### Dataset entries

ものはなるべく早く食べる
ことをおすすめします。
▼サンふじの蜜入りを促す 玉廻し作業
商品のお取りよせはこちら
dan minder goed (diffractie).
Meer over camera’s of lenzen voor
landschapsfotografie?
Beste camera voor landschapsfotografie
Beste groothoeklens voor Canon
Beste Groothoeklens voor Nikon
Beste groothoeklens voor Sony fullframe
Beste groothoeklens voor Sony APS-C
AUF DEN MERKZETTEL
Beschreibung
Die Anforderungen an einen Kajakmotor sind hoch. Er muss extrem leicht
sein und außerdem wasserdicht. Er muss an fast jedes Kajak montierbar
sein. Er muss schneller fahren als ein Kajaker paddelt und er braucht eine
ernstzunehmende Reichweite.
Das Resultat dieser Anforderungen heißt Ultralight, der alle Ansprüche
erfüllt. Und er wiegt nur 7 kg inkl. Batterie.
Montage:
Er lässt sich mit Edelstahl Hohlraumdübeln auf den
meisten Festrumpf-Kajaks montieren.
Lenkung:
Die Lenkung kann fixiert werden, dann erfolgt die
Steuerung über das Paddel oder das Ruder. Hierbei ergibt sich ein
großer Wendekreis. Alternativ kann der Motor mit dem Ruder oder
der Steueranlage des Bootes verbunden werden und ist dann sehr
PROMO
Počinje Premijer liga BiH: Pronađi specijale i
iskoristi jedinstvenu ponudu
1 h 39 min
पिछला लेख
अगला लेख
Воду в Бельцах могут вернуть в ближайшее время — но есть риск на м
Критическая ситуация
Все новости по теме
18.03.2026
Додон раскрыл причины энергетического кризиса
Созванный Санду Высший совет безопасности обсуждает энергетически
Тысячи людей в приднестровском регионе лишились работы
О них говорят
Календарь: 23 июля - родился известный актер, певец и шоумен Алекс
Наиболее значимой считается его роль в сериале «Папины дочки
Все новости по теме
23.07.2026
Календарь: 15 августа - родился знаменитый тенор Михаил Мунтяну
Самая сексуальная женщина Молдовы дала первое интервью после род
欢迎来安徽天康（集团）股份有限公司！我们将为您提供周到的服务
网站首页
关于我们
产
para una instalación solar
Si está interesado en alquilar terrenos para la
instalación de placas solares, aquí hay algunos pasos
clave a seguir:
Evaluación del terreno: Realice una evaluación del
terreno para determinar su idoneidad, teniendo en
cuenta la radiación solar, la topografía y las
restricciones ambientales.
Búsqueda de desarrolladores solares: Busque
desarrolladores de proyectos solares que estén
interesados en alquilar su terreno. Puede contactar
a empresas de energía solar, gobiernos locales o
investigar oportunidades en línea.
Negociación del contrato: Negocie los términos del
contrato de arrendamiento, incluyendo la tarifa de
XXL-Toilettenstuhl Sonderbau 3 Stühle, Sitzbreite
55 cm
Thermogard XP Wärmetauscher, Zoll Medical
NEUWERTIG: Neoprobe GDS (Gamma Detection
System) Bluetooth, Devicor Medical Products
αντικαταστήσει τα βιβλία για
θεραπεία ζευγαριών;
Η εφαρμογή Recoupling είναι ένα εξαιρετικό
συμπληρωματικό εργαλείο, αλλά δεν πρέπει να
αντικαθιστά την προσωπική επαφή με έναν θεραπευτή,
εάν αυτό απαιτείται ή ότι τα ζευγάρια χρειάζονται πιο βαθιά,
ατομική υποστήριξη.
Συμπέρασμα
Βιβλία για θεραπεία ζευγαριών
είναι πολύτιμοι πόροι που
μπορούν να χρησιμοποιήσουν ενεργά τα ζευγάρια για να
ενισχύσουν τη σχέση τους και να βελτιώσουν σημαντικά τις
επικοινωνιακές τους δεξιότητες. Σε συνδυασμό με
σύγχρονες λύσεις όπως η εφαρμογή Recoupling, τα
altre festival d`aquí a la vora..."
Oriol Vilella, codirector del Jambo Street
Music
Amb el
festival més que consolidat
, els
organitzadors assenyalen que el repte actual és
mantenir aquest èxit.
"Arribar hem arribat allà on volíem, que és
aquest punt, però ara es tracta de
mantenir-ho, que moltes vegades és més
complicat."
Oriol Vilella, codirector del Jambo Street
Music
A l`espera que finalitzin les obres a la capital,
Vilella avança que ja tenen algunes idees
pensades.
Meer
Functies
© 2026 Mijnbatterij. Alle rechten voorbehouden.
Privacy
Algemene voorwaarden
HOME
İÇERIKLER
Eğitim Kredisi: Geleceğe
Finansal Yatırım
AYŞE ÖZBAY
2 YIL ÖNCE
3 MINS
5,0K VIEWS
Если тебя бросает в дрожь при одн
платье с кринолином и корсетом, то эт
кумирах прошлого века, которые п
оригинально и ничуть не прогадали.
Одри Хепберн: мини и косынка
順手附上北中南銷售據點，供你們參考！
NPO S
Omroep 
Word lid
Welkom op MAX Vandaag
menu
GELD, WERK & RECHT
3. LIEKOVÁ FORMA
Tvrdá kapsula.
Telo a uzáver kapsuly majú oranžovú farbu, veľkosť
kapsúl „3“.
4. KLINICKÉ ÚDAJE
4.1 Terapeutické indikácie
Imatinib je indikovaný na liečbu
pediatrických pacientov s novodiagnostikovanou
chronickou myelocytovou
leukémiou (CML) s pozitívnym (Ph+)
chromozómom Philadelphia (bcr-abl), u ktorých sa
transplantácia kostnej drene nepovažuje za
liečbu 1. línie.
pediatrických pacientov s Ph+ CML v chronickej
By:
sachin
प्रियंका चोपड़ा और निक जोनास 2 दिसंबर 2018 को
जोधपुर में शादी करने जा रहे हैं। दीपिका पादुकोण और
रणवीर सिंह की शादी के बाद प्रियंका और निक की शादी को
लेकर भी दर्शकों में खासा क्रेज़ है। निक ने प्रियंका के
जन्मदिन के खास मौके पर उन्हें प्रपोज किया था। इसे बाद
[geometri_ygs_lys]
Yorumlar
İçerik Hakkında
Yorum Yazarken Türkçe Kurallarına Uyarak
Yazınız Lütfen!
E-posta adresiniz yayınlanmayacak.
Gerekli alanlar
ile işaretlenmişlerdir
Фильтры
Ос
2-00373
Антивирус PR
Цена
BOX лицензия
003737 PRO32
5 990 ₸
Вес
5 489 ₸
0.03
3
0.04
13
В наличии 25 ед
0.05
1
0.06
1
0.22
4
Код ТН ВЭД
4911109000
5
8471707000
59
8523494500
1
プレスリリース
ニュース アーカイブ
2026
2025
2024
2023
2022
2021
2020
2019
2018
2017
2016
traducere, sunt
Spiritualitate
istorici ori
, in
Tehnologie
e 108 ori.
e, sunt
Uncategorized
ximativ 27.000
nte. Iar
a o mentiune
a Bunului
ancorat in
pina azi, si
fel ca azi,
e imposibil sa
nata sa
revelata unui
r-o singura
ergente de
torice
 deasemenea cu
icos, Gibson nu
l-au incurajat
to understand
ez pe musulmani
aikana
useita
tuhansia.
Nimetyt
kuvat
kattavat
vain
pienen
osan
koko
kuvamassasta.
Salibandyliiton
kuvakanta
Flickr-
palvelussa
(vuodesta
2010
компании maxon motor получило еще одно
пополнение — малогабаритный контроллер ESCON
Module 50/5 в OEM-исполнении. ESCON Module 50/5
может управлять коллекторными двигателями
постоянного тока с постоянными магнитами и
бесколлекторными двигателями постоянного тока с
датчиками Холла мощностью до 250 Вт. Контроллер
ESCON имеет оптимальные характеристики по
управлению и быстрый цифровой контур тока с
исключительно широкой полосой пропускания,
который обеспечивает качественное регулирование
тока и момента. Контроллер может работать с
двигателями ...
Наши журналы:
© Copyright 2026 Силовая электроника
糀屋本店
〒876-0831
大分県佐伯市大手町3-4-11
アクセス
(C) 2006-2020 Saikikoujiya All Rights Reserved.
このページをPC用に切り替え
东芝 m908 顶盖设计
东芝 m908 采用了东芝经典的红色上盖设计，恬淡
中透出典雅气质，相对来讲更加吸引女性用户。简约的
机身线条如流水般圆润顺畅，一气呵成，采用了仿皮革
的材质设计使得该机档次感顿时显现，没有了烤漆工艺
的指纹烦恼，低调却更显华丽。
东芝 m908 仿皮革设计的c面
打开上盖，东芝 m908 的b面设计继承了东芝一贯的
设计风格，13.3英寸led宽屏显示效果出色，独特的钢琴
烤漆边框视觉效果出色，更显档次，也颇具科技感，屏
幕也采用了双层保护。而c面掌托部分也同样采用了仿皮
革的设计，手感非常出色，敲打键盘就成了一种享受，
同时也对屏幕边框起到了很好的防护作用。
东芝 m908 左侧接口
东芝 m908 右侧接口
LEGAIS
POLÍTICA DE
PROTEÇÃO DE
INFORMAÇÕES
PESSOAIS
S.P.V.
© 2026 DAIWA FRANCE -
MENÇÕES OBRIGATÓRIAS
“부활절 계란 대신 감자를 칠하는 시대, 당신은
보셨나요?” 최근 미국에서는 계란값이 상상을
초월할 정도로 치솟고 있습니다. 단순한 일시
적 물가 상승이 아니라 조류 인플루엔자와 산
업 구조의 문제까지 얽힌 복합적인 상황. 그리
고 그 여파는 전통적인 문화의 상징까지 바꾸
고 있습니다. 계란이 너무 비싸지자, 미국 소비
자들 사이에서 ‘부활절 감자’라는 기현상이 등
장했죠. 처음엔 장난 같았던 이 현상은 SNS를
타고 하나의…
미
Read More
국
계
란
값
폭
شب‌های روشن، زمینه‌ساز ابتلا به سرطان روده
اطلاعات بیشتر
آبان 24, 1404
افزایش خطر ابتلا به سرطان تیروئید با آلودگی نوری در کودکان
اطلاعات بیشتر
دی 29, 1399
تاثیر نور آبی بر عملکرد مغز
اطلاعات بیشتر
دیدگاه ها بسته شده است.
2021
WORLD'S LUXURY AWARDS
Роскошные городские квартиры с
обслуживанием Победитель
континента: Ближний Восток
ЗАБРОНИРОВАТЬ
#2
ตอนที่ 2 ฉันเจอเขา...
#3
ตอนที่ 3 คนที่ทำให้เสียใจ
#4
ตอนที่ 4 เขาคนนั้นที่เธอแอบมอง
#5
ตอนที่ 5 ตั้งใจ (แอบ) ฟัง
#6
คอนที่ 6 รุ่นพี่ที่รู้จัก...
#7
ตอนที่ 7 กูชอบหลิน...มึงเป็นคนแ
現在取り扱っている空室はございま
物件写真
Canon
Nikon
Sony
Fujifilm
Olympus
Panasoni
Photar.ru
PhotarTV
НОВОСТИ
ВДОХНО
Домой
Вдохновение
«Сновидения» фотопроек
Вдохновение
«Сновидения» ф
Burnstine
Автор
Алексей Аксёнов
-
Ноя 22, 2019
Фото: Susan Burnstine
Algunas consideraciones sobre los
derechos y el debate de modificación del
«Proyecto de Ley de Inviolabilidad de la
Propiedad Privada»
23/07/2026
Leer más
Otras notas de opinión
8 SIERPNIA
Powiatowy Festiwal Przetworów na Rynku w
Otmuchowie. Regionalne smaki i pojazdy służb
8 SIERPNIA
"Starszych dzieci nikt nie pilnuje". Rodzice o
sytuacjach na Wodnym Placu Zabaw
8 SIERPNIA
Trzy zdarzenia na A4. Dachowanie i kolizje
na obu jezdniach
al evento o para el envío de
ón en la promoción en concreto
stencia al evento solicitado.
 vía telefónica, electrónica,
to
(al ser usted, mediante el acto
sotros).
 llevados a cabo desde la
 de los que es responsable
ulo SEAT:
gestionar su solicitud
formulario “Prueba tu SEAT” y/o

### Exercise brief
Copy the lines from the start of the data verbatim, stopping after the line containing "Критическая ситуация".

### Task answer
ものはなるべく早く食べる
ことをおすすめします。
▼サンふじの蜜入りを促す 玉廻し作業
商品のお取りよせはこちら
dan minder goed (diffractie).
Meer over camera’s of lenzen voor
landschapsfotografie?
Beste camera voor landschapsfotografie
Beste groothoeklens voor Canon
Beste Groothoeklens voor Nikon
Beste groothoeklens voor Sony fullframe
Beste groothoeklens voor Sony APS-C
AUF DEN MERKZETTEL
Beschreibung
Die Anforderungen an einen Kajakmotor sind hoch. Er muss extrem leicht
sein und außerdem wasserdicht. Er muss an fast jedes Kajak montierbar
sein. Er muss schneller fahren als ein Kajaker paddelt und er braucht eine
ernstzunehmende Reichweite.
Das Resultat dieser Anforderungen heißt Ultralight, der alle Ansprüche
erfüllt. Und er wiegt nur 7 kg inkl. Batterie.
Montage:
Er lässt sich mit Edelstahl Hohlraumdübeln auf den
meisten Festrumpf-Kajaks montieren.
Lenkung:
Die Lenkung kann fixiert werden, dann erfolgt die
Steuerung über das Paddel oder das Ruder. Hierbei ergibt sich ein
großer Wendekreis. Alternativ kann der Motor mit dem Ruder oder
der Steueranlage des Bootes verbunden werden und ist dann sehr
PROMO
Počinje Premijer liga BiH: Pronađi specijale i
iskoristi jedinstvenu ponudu
1 h 39 min
पिछला लेख
अगला लेख
Воду в Бельцах могут вернуть в ближайшее время — но есть риск на м
Критическая ситуация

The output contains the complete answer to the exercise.